• [Available data]
################

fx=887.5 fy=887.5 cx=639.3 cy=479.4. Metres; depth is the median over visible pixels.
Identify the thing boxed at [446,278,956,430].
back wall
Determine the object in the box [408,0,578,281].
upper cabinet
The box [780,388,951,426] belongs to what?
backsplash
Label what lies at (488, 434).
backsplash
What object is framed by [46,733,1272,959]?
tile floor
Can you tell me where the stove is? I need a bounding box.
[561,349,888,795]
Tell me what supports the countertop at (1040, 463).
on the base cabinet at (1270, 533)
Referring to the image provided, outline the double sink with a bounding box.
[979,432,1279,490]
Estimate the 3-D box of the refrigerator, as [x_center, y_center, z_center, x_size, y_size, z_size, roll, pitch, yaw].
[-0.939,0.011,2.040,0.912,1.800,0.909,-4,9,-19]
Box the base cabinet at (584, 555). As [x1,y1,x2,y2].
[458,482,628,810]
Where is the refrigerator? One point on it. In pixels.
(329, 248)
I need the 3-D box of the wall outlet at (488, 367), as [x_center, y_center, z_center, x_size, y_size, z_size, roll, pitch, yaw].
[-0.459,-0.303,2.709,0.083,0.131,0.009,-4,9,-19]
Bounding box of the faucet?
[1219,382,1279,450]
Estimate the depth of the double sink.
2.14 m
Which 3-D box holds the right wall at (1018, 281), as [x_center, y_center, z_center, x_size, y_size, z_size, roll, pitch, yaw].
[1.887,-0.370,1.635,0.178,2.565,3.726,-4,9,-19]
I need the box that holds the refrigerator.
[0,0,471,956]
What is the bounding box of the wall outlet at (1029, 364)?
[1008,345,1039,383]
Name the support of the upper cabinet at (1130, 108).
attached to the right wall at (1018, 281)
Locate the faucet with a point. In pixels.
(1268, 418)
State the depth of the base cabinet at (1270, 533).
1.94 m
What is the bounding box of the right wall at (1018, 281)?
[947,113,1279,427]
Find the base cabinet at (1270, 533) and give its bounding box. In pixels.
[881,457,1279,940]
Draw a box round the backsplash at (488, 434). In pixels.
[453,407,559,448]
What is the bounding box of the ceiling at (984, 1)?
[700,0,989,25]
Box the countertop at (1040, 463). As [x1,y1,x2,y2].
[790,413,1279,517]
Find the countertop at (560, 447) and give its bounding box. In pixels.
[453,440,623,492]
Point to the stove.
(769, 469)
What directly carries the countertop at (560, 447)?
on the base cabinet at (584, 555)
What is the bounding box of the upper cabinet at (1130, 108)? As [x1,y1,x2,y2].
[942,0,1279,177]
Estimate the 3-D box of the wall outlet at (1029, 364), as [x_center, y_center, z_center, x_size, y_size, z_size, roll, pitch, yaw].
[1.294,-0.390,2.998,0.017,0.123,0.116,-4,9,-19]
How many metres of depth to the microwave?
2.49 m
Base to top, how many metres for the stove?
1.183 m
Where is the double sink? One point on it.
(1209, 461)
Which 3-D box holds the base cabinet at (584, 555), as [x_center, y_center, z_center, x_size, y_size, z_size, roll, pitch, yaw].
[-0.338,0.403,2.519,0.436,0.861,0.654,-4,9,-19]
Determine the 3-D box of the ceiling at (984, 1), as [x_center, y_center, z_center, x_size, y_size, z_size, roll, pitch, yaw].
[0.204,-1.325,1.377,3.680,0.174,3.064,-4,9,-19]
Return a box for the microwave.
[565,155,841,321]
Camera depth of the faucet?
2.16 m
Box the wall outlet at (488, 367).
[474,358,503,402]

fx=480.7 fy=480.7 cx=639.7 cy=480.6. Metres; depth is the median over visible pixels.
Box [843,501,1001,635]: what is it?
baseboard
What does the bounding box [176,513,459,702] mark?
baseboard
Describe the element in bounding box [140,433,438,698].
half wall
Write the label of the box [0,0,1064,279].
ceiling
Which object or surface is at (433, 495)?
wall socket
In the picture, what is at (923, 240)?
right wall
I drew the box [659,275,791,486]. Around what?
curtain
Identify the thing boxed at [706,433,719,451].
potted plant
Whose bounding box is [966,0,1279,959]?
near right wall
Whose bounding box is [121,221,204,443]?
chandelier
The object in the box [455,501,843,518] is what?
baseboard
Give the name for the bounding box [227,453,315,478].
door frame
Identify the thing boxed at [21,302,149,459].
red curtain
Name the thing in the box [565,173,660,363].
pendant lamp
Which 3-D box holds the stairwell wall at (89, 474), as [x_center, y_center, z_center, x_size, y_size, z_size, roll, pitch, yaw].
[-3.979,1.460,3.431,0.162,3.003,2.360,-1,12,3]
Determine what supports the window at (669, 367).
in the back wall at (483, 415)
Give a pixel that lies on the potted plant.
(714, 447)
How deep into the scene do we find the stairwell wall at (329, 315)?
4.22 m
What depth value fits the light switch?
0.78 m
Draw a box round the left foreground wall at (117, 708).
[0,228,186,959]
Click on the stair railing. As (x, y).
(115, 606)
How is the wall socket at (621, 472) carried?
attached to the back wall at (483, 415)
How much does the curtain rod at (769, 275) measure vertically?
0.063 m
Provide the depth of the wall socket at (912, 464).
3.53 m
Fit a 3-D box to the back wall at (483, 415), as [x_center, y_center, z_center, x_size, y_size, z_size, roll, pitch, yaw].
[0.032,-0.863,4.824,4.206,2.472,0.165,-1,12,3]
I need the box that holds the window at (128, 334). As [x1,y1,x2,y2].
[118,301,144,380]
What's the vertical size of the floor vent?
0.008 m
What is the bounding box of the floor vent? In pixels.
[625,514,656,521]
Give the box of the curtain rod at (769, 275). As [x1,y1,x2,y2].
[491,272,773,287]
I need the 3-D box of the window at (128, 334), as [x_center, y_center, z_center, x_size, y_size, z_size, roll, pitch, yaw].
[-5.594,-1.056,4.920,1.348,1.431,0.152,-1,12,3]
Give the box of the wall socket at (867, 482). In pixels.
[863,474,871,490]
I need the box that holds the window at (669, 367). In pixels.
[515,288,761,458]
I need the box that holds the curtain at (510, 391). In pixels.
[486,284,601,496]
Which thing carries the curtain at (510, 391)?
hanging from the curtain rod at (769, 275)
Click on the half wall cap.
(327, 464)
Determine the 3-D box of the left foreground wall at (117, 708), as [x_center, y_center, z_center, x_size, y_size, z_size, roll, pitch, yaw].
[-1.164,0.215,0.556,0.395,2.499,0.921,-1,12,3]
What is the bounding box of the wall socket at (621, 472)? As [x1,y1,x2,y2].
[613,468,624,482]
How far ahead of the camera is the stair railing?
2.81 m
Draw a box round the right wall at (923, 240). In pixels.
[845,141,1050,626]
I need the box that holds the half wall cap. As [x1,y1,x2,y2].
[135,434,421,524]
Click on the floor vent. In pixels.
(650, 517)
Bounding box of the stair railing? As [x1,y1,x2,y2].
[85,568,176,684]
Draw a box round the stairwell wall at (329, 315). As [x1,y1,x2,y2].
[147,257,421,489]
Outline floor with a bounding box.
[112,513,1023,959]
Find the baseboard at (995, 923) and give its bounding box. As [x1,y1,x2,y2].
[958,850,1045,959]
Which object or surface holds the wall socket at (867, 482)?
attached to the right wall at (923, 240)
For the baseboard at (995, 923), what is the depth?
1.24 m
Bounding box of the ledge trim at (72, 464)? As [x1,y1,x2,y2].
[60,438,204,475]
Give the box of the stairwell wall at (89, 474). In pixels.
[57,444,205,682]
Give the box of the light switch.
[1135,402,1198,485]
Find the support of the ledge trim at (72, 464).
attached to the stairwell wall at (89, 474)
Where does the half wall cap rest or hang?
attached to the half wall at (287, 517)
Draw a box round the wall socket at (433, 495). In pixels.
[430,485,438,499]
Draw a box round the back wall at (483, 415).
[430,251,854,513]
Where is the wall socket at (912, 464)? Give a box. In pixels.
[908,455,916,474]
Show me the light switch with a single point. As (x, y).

################

• [Problem requirements]
From the first line to the last, reproduce the material word for word.

• [Response to the exercise]
fx=887.5 fy=887.5 cx=639.3 cy=479.4. Metres; depth is the median over visible pixels.
Identify the thing boxed at [446,278,956,430].
back wall
Determine the object in the box [408,0,578,281].
upper cabinet
The box [780,388,951,426] belongs to what?
backsplash
Label what lies at (488, 434).
backsplash
What object is framed by [46,733,1272,959]?
tile floor
Can you tell me where the stove is? I need a bounding box.
[561,349,888,795]
Tell me what supports the countertop at (1040, 463).
on the base cabinet at (1270, 533)
Referring to the image provided, outline the double sink with a bounding box.
[979,432,1279,490]
Estimate the 3-D box of the refrigerator, as [x_center, y_center, z_center, x_size, y_size, z_size, roll, pitch, yaw].
[-0.939,0.011,2.040,0.912,1.800,0.909,-4,9,-19]
Box the base cabinet at (584, 555). As [x1,y1,x2,y2].
[458,482,628,810]
Where is the refrigerator? One point on it. In pixels.
(329, 248)
I need the 3-D box of the wall outlet at (488, 367), as [x_center, y_center, z_center, x_size, y_size, z_size, roll, pitch, yaw].
[-0.459,-0.303,2.709,0.083,0.131,0.009,-4,9,-19]
Bounding box of the faucet?
[1219,382,1279,450]
Estimate the depth of the double sink.
2.14 m
Which 3-D box holds the right wall at (1018, 281), as [x_center, y_center, z_center, x_size, y_size, z_size, roll, pitch, yaw].
[1.887,-0.370,1.635,0.178,2.565,3.726,-4,9,-19]
I need the box that holds the refrigerator.
[0,0,471,956]
What is the bounding box of the wall outlet at (1029, 364)?
[1008,345,1039,383]
Name the support of the upper cabinet at (1130, 108).
attached to the right wall at (1018, 281)
Locate the faucet with a point. In pixels.
(1268, 418)
State the depth of the base cabinet at (1270, 533).
1.94 m
What is the bounding box of the right wall at (1018, 281)?
[947,113,1279,427]
Find the base cabinet at (1270, 533) and give its bounding box. In pixels.
[881,457,1279,940]
Draw a box round the backsplash at (488, 434). In pixels.
[453,407,559,448]
What is the bounding box of the ceiling at (984, 1)?
[700,0,989,25]
Box the countertop at (1040, 463). As [x1,y1,x2,y2].
[790,413,1279,517]
Find the countertop at (560, 447) and give its bounding box. In pixels.
[453,440,623,492]
Point to the stove.
(769, 469)
What directly carries the countertop at (560, 447)?
on the base cabinet at (584, 555)
What is the bounding box of the upper cabinet at (1130, 108)? As [x1,y1,x2,y2].
[942,0,1279,177]
Estimate the 3-D box of the wall outlet at (1029, 364), as [x_center, y_center, z_center, x_size, y_size, z_size, roll, pitch, yaw].
[1.294,-0.390,2.998,0.017,0.123,0.116,-4,9,-19]
How many metres of depth to the microwave?
2.49 m
Base to top, how many metres for the stove?
1.183 m
Where is the double sink? One point on it.
(1209, 461)
Which 3-D box holds the base cabinet at (584, 555), as [x_center, y_center, z_center, x_size, y_size, z_size, roll, pitch, yaw].
[-0.338,0.403,2.519,0.436,0.861,0.654,-4,9,-19]
Determine the 3-D box of the ceiling at (984, 1), as [x_center, y_center, z_center, x_size, y_size, z_size, roll, pitch, yaw].
[0.204,-1.325,1.377,3.680,0.174,3.064,-4,9,-19]
Return a box for the microwave.
[565,155,841,321]
Camera depth of the faucet?
2.16 m
Box the wall outlet at (488, 367).
[474,358,503,402]

fx=480.7 fy=480.7 cx=639.7 cy=480.6. Metres; depth is the median over visible pixels.
Box [843,501,1001,635]: what is it?
baseboard
What does the bounding box [176,513,459,702] mark?
baseboard
Describe the element in bounding box [140,433,438,698].
half wall
Write the label of the box [0,0,1064,279].
ceiling
Which object or surface is at (433, 495)?
wall socket
In the picture, what is at (923, 240)?
right wall
I drew the box [659,275,791,486]. Around what?
curtain
Identify the thing boxed at [706,433,719,451].
potted plant
Whose bounding box is [966,0,1279,959]?
near right wall
Whose bounding box is [121,221,204,443]?
chandelier
The object in the box [455,501,843,518] is what?
baseboard
Give the name for the bounding box [227,453,315,478].
door frame
Identify the thing boxed at [21,302,149,459].
red curtain
Name the thing in the box [565,173,660,363].
pendant lamp
Which 3-D box holds the stairwell wall at (89, 474), as [x_center, y_center, z_center, x_size, y_size, z_size, roll, pitch, yaw].
[-3.979,1.460,3.431,0.162,3.003,2.360,-1,12,3]
Determine what supports the window at (669, 367).
in the back wall at (483, 415)
Give a pixel that lies on the potted plant.
(714, 447)
How deep into the scene do we find the stairwell wall at (329, 315)?
4.22 m
What depth value fits the light switch?
0.78 m
Draw a box round the left foreground wall at (117, 708).
[0,228,186,959]
Click on the stair railing. As (x, y).
(115, 606)
How is the wall socket at (621, 472) carried?
attached to the back wall at (483, 415)
How much does the curtain rod at (769, 275) measure vertically?
0.063 m
Provide the depth of the wall socket at (912, 464).
3.53 m
Fit a 3-D box to the back wall at (483, 415), as [x_center, y_center, z_center, x_size, y_size, z_size, roll, pitch, yaw].
[0.032,-0.863,4.824,4.206,2.472,0.165,-1,12,3]
I need the box that holds the window at (128, 334). As [x1,y1,x2,y2].
[118,301,144,380]
What's the vertical size of the floor vent?
0.008 m
What is the bounding box of the floor vent? In pixels.
[625,514,656,521]
Give the box of the curtain rod at (769, 275). As [x1,y1,x2,y2].
[491,272,773,287]
I need the 3-D box of the window at (128, 334), as [x_center, y_center, z_center, x_size, y_size, z_size, roll, pitch, yaw].
[-5.594,-1.056,4.920,1.348,1.431,0.152,-1,12,3]
Give the box of the wall socket at (867, 482). In pixels.
[863,474,871,490]
I need the box that holds the window at (669, 367). In pixels.
[515,288,761,458]
I need the box that holds the curtain at (510, 391). In pixels.
[486,284,601,496]
Which thing carries the curtain at (510, 391)?
hanging from the curtain rod at (769, 275)
Click on the half wall cap.
(327, 464)
Determine the 3-D box of the left foreground wall at (117, 708), as [x_center, y_center, z_center, x_size, y_size, z_size, roll, pitch, yaw].
[-1.164,0.215,0.556,0.395,2.499,0.921,-1,12,3]
What is the bounding box of the wall socket at (621, 472)? As [x1,y1,x2,y2].
[613,468,624,482]
How far ahead of the camera is the stair railing?
2.81 m
Draw a box round the right wall at (923, 240). In pixels.
[845,141,1050,626]
I need the box that holds the half wall cap. As [x1,y1,x2,y2].
[135,434,421,524]
Click on the floor vent. In pixels.
(650, 517)
Bounding box of the stair railing? As [x1,y1,x2,y2].
[85,568,176,684]
Draw a box round the stairwell wall at (329, 315). As [x1,y1,x2,y2].
[147,257,421,489]
Outline floor with a bounding box.
[112,513,1023,959]
Find the baseboard at (995, 923) and give its bounding box. As [x1,y1,x2,y2].
[958,850,1045,959]
Which object or surface holds the wall socket at (867, 482)?
attached to the right wall at (923, 240)
For the baseboard at (995, 923), what is the depth?
1.24 m
Bounding box of the ledge trim at (72, 464)? As [x1,y1,x2,y2].
[60,438,204,475]
Give the box of the stairwell wall at (89, 474). In pixels.
[57,444,205,682]
Give the box of the light switch.
[1135,402,1198,485]
Find the support of the ledge trim at (72, 464).
attached to the stairwell wall at (89, 474)
Where does the half wall cap rest or hang?
attached to the half wall at (287, 517)
Draw a box round the wall socket at (433, 495). In pixels.
[430,485,438,499]
Draw a box round the back wall at (483, 415).
[430,251,854,513]
Where is the wall socket at (912, 464)? Give a box. In pixels.
[908,455,916,474]
Show me the light switch with a single point. As (x, y).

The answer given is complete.